You have all the momentum here, Cecil. You’re the Final Boss. You’ve got your group behind you and they’ll clearly be there to back you up if you get into the slightest bit of trouble. Not a single person in this company would put their money on me except for me.
But. Again. Going into this match knowing that I’m going to lose instead of fearing that I’m going to lose… You have no idea how liberating that is.
So let’s agree to be honest with each other, Cecil. You can pin me for a three. You can get me in a compromising position and force me to tap.
Those are your options.
You can’t break my body.
You can’t break my spirit.
It is literally impossible for you to drop me any lower than I’ve dropped myself already this year.
Your record is on the line. Your reputation is on the line. Your title is on the line.

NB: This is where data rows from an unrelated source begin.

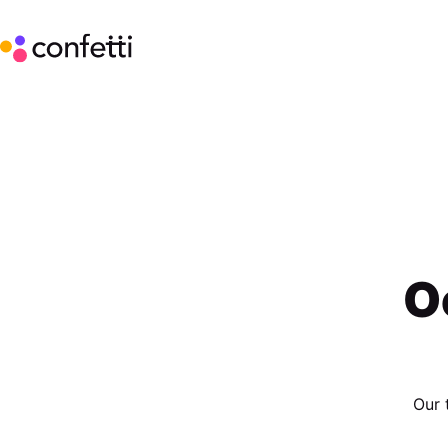
O
Our 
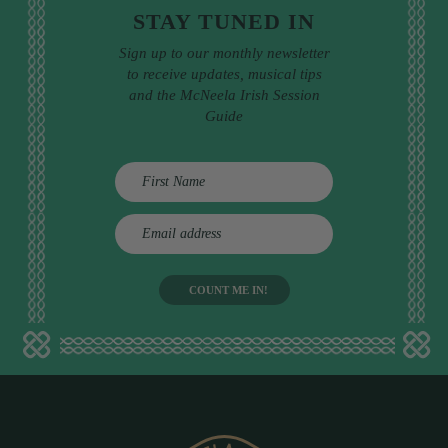
STAY TUNED IN
Sign up to our monthly newsletter
to receive updates, musical tips
and the McNeela Irish Session
Guide
E
m
a
i
l
a
d
d
r
e
s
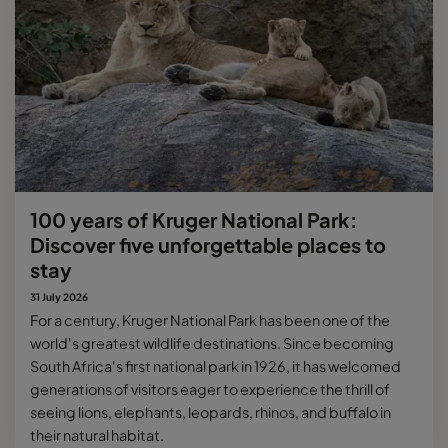
100 years of Kruger National Park:
Discover five unforgettable places to
stay
31 July 2026
For a century, Kruger National Park has been one of the
world's greatest wildlife destinations. Since becoming
South Africa's first national park in 1926, it has welcomed
generations of visitors eager to experience the thrill of
seeing lions, elephants, leopards, rhinos, and buffalo in
their natural habitat.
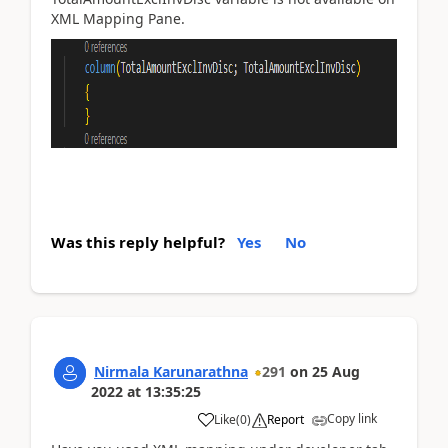
XML Mapping Pane.
Was this reply helpful?
Yes
No
Nirmala Karunarathna
291
on
25 Aug
2022
at
13:35:25
Copy link
Like
(
0
)
Report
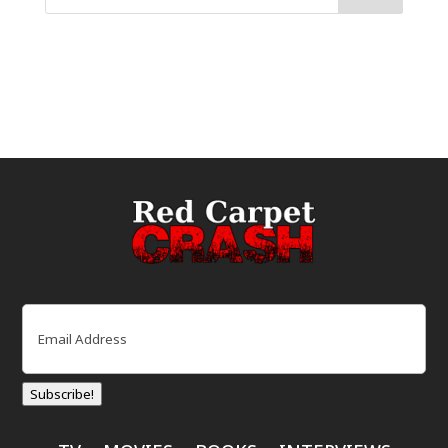
Email
(Required)
Subscribe!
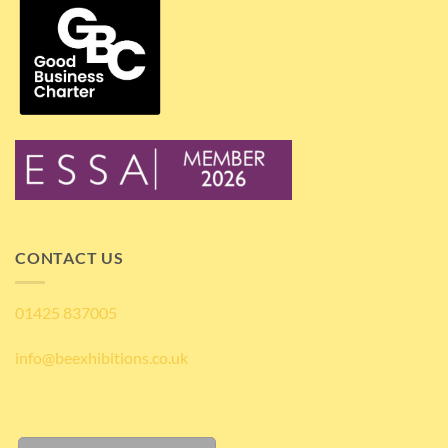
CONTACT US
01425 837005
info@beexhibitions.co.uk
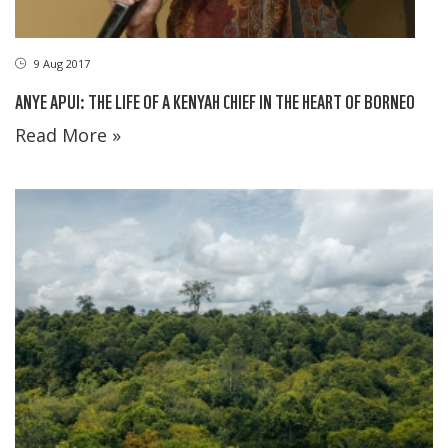
9 Aug 2017
ANYE APUI: THE LIFE OF A KENYAH CHIEF IN THE HEART OF BORNEO
Read More »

I’ve got nothing to lose except one match – and I’ve done that plenty so far this year.
And that makes me free.
My father dedicated his life to this sport, but he knew – and he made sure I knew – you won’t survive if you don’t recognize when you need to walk away.
But you know that. What did you even do between the end of Utah and the beginning of the Refueled era?
Did you walk away? You fucking hypocrite?
The best part of it all, Cecil… oh, this makes me so, so, so happy. You, Cecilworth. The Forever Champion.
The Final Boss.
You are a prisoner of High Octane Wrestling.
You lose this match, you will become single minded of purpose. You will think of nothing else until you get your revenge. You won’t have a moment of peace, you won’t have a moment of reflection… you won’t have a moment of rest from that three count until you get me back in the ring again.
Not for the sake of the LSD Title, but because you would clearly not accept the blow to your ego of bottom-ranked MJF getting one over on you. I will live inside your subconscious and you will obsess over getting a rematch until the day it happens. And I’d enjoy the visual of the mentally broken Cecilworth, lost inside himself, trying desperately to remember which of his parents most enjoyed swallowing hot loads.
I lose this match?
I walk out these doors and your name will disappear from my brain three seconds later, never to return. Because… that ‘other life’ you so desperately try to use to hurt me? That’s the carrot at the end of the stick that motivates me to keep on going.
Because that life is the end goal, Cecil. If I get to it a little earlier than I’d prefer? I still win.
You’re still gonna win this match, Cecilworth. Likely. I mean, as much as a pedantic, unoriginal, douchey little bitch that you’ve revealed yourself to be this past week – your in-ring skills are still top notch and you would have to be even dumber than your lame ass to deny it. You’re living proof of how far you can get with the athletics of Jim Thorpe and the brain of Forrest Gump.
But there’s two things that I’ll promise you in the process.
You’re going to have to earn it.
And I’m going to make you suffer for it.
“Wow. That was direct.”
Wasn’t it, though? You know, with Mike holding ownership stake you’ve always gotta be careful cutting too deep on his boys, since I’m pretty sure he’s got no ethical concern with using company resources to bury you.
“Not worried anymore, huh?”
Hah. Would you be?
“…So you’re serious.”
“That’s… I mean, that’s what I asked you.”
Hah. You’re so cute, I love your face.
“You didn’t answer me.”
No, no I didn’t. Was that naughty of me?
Oh man, too much fun. No, babe. Don’t know if I’m serious or not. Honestly, I beat Cecilworth, it’s immaterial because I’ll have a championship, and you don’t ditch on that shit, man.
“And if you lose?”
I lose, there’s nothing holding me here.
I heard that in your voice. You looking for one outcome over another?
“Honestly? …No. I’m really not.”
“I swear, babe. Honestly, I want you to be happy and I don’t want you to have any regrets. Whatever outcome that leads to, we’ll work it out.”
“Good wow, or bad wow?”
Oh, good. Definitely good.
Because if I win or if I lose… I win.